== Requirements ==
Quote the lines below word for word, from the line with "pose: elev=196.4 azim=223.9" up to and including the line with "Dot at: (274, 282)".

== Data lines ==

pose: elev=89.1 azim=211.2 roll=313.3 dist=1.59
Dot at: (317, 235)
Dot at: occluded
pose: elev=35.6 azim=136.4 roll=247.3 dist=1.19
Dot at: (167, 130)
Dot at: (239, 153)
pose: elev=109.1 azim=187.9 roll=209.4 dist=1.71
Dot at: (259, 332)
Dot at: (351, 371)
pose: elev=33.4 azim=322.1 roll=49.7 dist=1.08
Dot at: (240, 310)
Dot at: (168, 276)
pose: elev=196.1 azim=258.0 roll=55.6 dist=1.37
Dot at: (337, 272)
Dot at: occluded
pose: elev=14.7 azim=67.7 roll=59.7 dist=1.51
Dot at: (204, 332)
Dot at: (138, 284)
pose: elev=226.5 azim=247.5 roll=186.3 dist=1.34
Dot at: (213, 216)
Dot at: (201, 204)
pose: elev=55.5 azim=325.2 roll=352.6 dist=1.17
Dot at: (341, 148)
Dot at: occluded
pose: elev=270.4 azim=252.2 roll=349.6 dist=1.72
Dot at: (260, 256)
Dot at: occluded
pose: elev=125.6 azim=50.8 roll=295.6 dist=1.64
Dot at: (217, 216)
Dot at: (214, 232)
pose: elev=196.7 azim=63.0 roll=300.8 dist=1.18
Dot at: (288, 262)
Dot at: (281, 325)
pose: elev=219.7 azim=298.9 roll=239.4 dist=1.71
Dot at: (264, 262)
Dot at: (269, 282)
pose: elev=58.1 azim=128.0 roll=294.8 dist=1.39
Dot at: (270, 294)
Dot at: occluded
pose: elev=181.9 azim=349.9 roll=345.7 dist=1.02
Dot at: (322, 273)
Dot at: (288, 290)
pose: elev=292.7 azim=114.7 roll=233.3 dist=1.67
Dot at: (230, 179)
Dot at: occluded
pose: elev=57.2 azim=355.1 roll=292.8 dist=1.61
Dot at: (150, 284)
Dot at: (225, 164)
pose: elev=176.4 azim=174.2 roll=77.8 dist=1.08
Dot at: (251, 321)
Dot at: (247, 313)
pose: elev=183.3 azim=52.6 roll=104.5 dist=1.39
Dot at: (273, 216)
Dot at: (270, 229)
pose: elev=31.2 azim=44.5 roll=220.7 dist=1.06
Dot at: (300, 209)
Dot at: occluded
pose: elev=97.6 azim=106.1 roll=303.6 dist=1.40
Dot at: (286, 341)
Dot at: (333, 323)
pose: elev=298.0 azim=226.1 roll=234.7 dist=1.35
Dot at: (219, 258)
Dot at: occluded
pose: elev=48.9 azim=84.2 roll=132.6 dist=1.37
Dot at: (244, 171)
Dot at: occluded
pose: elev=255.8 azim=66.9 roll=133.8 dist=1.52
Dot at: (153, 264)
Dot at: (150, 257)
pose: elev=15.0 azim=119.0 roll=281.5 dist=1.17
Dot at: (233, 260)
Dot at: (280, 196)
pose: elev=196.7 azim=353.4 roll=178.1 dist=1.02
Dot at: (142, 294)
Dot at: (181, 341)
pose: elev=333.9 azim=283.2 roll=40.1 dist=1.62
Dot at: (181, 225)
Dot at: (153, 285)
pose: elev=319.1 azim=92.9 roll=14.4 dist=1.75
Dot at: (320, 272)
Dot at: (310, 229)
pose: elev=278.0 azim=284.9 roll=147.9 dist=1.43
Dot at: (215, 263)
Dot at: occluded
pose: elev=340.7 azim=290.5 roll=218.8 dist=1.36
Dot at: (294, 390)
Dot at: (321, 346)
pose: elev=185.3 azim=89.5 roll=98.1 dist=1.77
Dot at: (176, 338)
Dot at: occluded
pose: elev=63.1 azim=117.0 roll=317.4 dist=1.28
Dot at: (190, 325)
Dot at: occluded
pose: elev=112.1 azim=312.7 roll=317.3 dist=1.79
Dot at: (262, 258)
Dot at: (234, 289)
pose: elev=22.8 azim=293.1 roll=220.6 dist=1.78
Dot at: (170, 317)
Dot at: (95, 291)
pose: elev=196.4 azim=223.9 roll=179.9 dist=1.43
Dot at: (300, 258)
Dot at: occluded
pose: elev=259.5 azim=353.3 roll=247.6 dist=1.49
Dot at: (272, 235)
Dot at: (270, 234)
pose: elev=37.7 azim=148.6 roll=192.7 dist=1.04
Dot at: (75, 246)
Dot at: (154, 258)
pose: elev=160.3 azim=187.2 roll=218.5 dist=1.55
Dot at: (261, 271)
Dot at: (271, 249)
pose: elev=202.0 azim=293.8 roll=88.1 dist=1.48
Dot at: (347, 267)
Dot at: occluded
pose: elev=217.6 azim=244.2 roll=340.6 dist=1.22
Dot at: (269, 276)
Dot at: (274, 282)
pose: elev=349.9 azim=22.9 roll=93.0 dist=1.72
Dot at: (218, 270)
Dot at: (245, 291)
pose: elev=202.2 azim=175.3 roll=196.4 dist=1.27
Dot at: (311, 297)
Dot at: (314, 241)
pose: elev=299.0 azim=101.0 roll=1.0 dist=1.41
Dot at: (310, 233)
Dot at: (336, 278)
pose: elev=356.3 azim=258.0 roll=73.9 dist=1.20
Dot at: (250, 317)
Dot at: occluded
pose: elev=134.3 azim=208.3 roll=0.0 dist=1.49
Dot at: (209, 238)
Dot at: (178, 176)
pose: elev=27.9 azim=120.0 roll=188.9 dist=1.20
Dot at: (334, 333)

== Reply to the exercise ==
pose: elev=196.4 azim=223.9 roll=179.9 dist=1.43
Dot at: (300, 258)
Dot at: occluded
pose: elev=259.5 azim=353.3 roll=247.6 dist=1.49
Dot at: (272, 235)
Dot at: (270, 234)
pose: elev=37.7 azim=148.6 roll=192.7 dist=1.04
Dot at: (75, 246)
Dot at: (154, 258)
pose: elev=160.3 azim=187.2 roll=218.5 dist=1.55
Dot at: (261, 271)
Dot at: (271, 249)
pose: elev=202.0 azim=293.8 roll=88.1 dist=1.48
Dot at: (347, 267)
Dot at: occluded
pose: elev=217.6 azim=244.2 roll=340.6 dist=1.22
Dot at: (269, 276)
Dot at: (274, 282)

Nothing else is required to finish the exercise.